After lunch, we went to the cemetery. Jennifer’s grave was under a tree. There was no headstone yet, but her family had marked it with an angel statue and we learned that Nana decorated the plot for each season. It reminded me of a child’s grave, which is always the most festive part of any cemetery.

Michael and I placed a favorite little plastic giraffe next to the statue. Jennifer had told us this was her favorite animal, too. I read the poem I’d written when the feelings were still raw, and Don and I spoke quietly with Jennifer’s parents about the sadness of losing a child. We connected as mothers and fathers and daughters and sons.

Gaining a Family

Our next stop was the other side of the city, where Michael’s three oldest birth siblings live with their father and Steffaney and four step-siblings. They, too, poured out of the house to meet us.

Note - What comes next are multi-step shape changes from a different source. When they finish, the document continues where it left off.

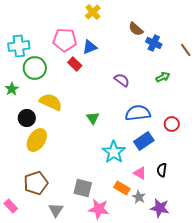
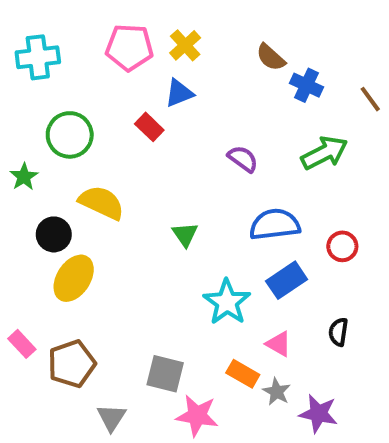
yellow cross: (93, 12) -> (185, 45), moved
pink pentagon: (65, 40) -> (129, 47), moved
cyan cross: (19, 46) -> (38, 57), moved
green arrow: (163, 77) -> (324, 153), size x1.6
black semicircle: (162, 170) -> (338, 332), moved
pink rectangle: (11, 206) -> (22, 344), moved

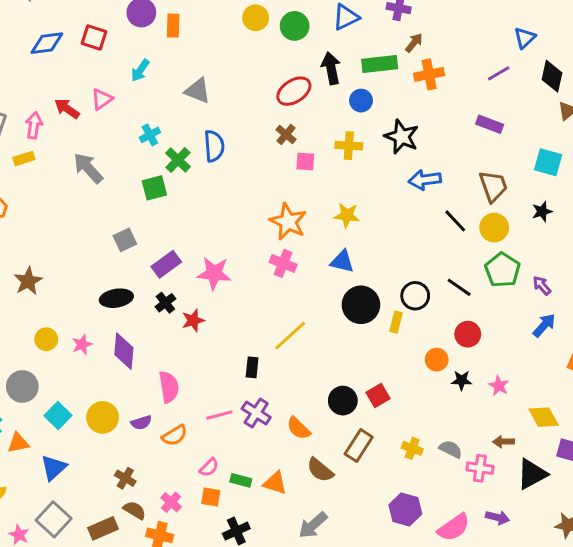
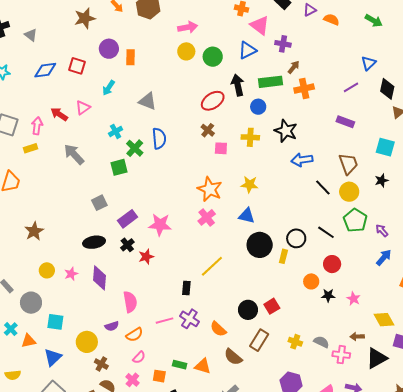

Vanessa and Steffaney had put together a box of photos from Jennifer’s life, including the one with the crooked smile. Before the trip, I’d wondered how I’d ask for a copy of Jennifer’s death certificate. I wanted it for a sense of closure, and for Michael, when he’s older. But Steffaney had already requested one for our records. They also helped me fill in Michael’s birth family tree. Dinner was filled with the kind of good-natured bantering that happens in large families.

We returned the next day, so Michael could ride a horse with his oldest brother. At the city park, his sisters followed him up the tall slides. By the third time we saw Michael’s older siblings, our little boy was completely out of his shell.

When we left, Michael hugged each of his newfound siblings, and said, “I love you.” In the end, we had lost Michael’s birth mother, but we gained his extended birth family.